According to Rainbow Tanks, South Africa uses an average of 235 litres of water daily per capita when compared to the 173 litres of water per capita in the world. While this number paints a grim picture, a function of high levels of non-revenue water and a high reliance on water-intensive coal-fired power plants for electricity are also some of the huge contributors to this crisis.
This is an example of challenges that the African continent is grappling with. However, it is reassuring to know that there are people who are constantly working to develop appropriate solutions to create the continent we all want to see in the future.
The annual Africa Innovation Summit 2018 (AIS) which kicked off in Kigali this month focused on innovative and disruptive solutions to the major challenges facing African countries, which include energy access, water, food insecurity, health systems, and governance.
The overwhelming view of the Summit was that in order to nurture, empower and propel African innovators and their solutions forward, a multi-sectorial and multi-stakeholder approach must be taken to ensure policies, investments and enabling ecosystems are put in place to support African innovation without apology or hesitation.
Some of the Summit’s themes which were explored through action-oriented workshops that were held across different parts of the continent from 6-8 June 2018, included the following, to mention a few:
· Gender and Building Innovation Ecosystems in Africa
· Civil Society and NGO’s and Innovation
· Meeting the Basics: Water-Energy-Food Nexus
· The Future of Health Care & Societal Wellbeing
· The Future of Peace & Justice
· Blockchain: Applications to Development Finance
· "Jobs and Value" in the Age of Automation & Demographic Shifts
· Innovation Lab: Innovating into a low(er) Carbon African future
· African Cities: Meeting Basic Needs and Ensuring Balance
· Mobilizing Domestic Resources to Fund Innovation
· Seeking African solutions by Africans for Africans
Speaking at the South African Satellite event on ‘Meeting the Basics: Water-Energy-Food Nexus’, AU/NEPAD Southern Africa Network for Biosciences (NEPAD SANBio) Network Manager Dr Ereck Chakauya said: “Innovation will always be a myth if does not involve real people. Innovation to me is something that is better, faster and affordable; therefore it does not always need to be high-tech.”
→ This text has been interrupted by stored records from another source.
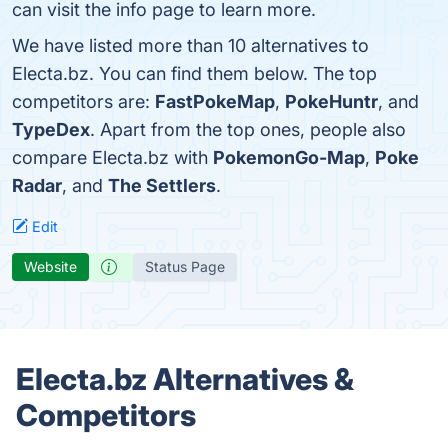
can visit the info page to learn more.
We have listed more than 10 alternatives to
Electa.bz. You can find them below. The top
competitors are:
FastPokeMap
,
PokeHuntr
, and
TypeDex
. Apart from the top ones, people also
compare Electa.bz with
PokemonGo-Map
,
Poke
Radar
, and
The Settlers
.
Edit
Website
Status Page
Electa.bz Alternatives &
Competitors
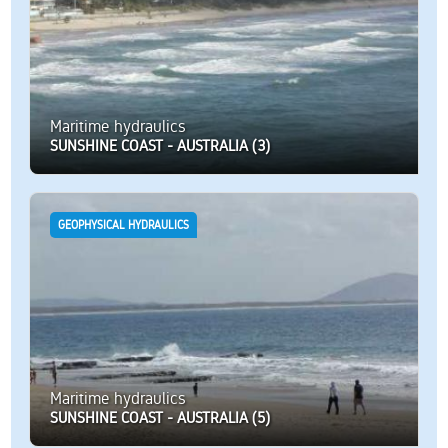
Maritime hydraulics
SUNSHINE COAST - AUSTRALIA (3)
GEOPHYSICAL HYDRAULICS
Maritime hydraulics
SUNSHINE COAST - AUSTRALIA (5)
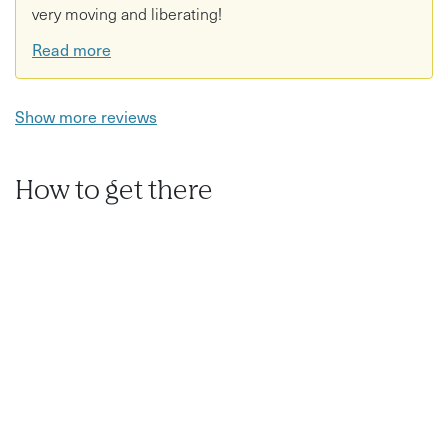
very moving and liberating!
Read more
Show more reviews
How to get there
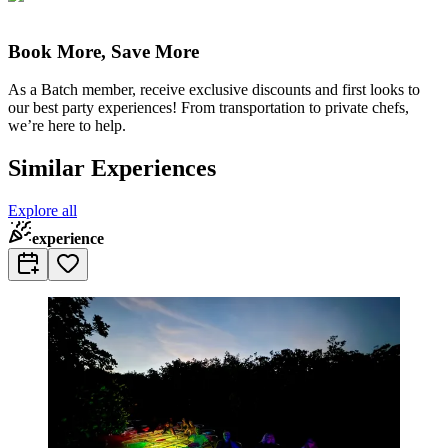
Book More, Save More
As a Batch member, receive exclusive discounts and first looks to
our best party experiences! From transportation to private chefs,
we’re here to help.
Similar Experiences
Explore all
experience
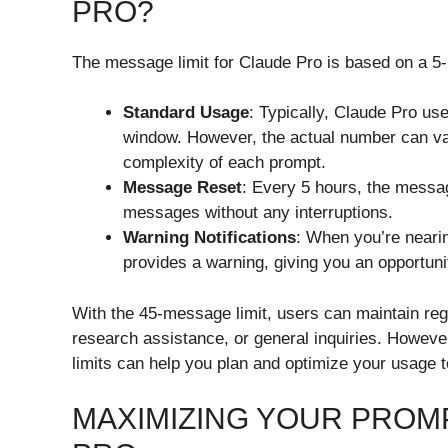
PRO?
The message limit for Claude Pro is based on a 5-
Standard Usage
: Typically, Claude Pro u
window. However, the actual number can va
complexity of each prompt.
Message Reset
: Every 5 hours, the messag
messages without any interruptions.
Warning Notifications
: When you’re neari
provides a warning, giving you an opportuni
With the 45-message limit, users can maintain reg
research assistance, or general inquiries. Howeve
limits can help you plan and optimize your usage 
MAXIMIZING YOUR PROM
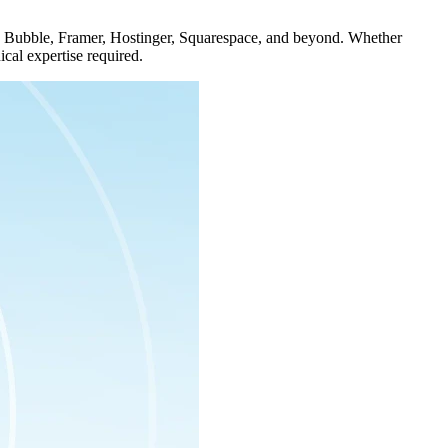
 on Bubble, Framer, Hostinger, Squarespace, and beyond. Whether
cal expertise required.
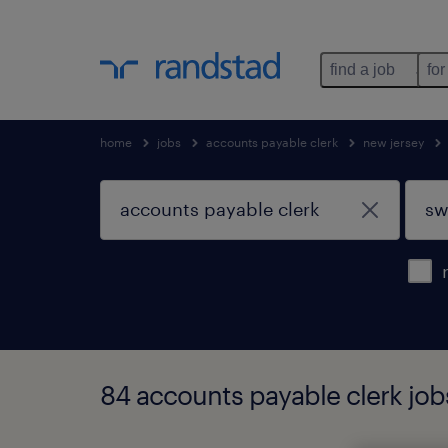
find a job
for
home
jobs
accounts payable clerk
new jersey
84 accounts payable clerk job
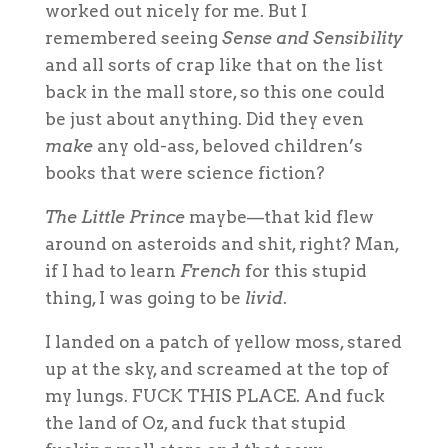
worked out nicely for me. But I
remembered seeing
Sense and Sensibility
and all sorts of crap like that on the list
back in the mall store, so this one could
be just about anything. Did they even
make
any old-ass, beloved children’s
books that were science fiction?
The Little Prince
maybe—that kid flew
around on asteroids and shit, right? Man,
if I had to learn
French
for this stupid
thing, I was going to be
livid
.
I landed on a patch of yellow moss, stared
up at the sky, and screamed at the top of
my lungs. FUCK THIS PLACE. And fuck
the land of Oz, and fuck that stupid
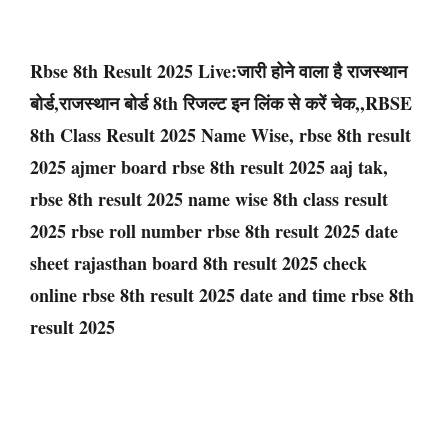
Rbse 8th Result 2025 Live:जारी होने वाला है राजस्थान
बोर्ड,राजस्थान बोर्ड 8th रिजल्ट इन लिंक से करें चेक,,RBSE
8th Class Result 2025 Name Wise, rbse 8th result
2025 ajmer board rbse 8th result 2025 aaj tak,
rbse 8th result 2025 name wise 8th class result
2025 rbse roll number rbse 8th result 2025 date
sheet rajasthan board 8th result 2025 check
online rbse 8th result 2025 date and time rbse 8th
result 2025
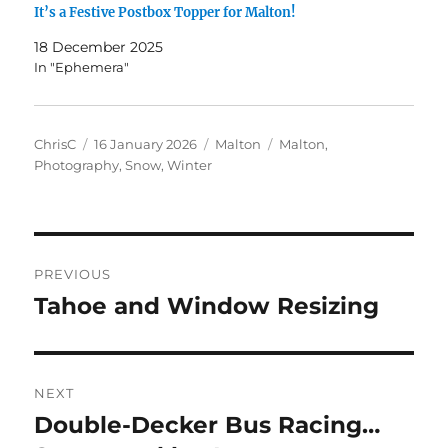
It’s a Festive Postbox Topper for Malton!
18 December 2025
In "Ephemera"
Author
Posted
Categories
Tags
ChrisC
16 January 2026
Malton
Malton
,
on
Photography
,
Snow
,
Winter
Post
PREVIOUS
navigation
Tahoe and Window Resizing
Previous
post:
NEXT
Double-Decker Bus Racing…
Next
He also believes that bringing in new technologies for water conservation might not be the ultimate solution unless we revisit the basics.
“The water crisis could probably be easily solved if we were to ask ourselves how much water we actually need to produce the food that we eat; tons of water is wasted on suffocating plants with water they do not need. Imports are not always solutions and smart agriculture does not always have to be sophisticated. We need to start looking for solutions that are relevant to the African context,” he said.
Despite the fact that it is reported that the South African agriculture uses almost 60% of the available water, the future of farming may be to concentrate on mobilising people with power to act, including investors, policy makers, researchers and academics, the business community, the youth as well as thought leaders and thinkers into a coalition for collective action to promote and build an enabling environment for innovation in Africa.
The main focus of SANBio is to improve livelihoods in Southern Africa with a particular focus on human health, but also considering factors impacting on this such as nutrition, food security agriculture and the environment. The programme also focuses on achieving a minimum of $40 million research portfolio; allocating at least $5 million to support postgraduate degrees and mobilising at least $80 million with 20% from Member States of the needed resources on the activities they are participating in.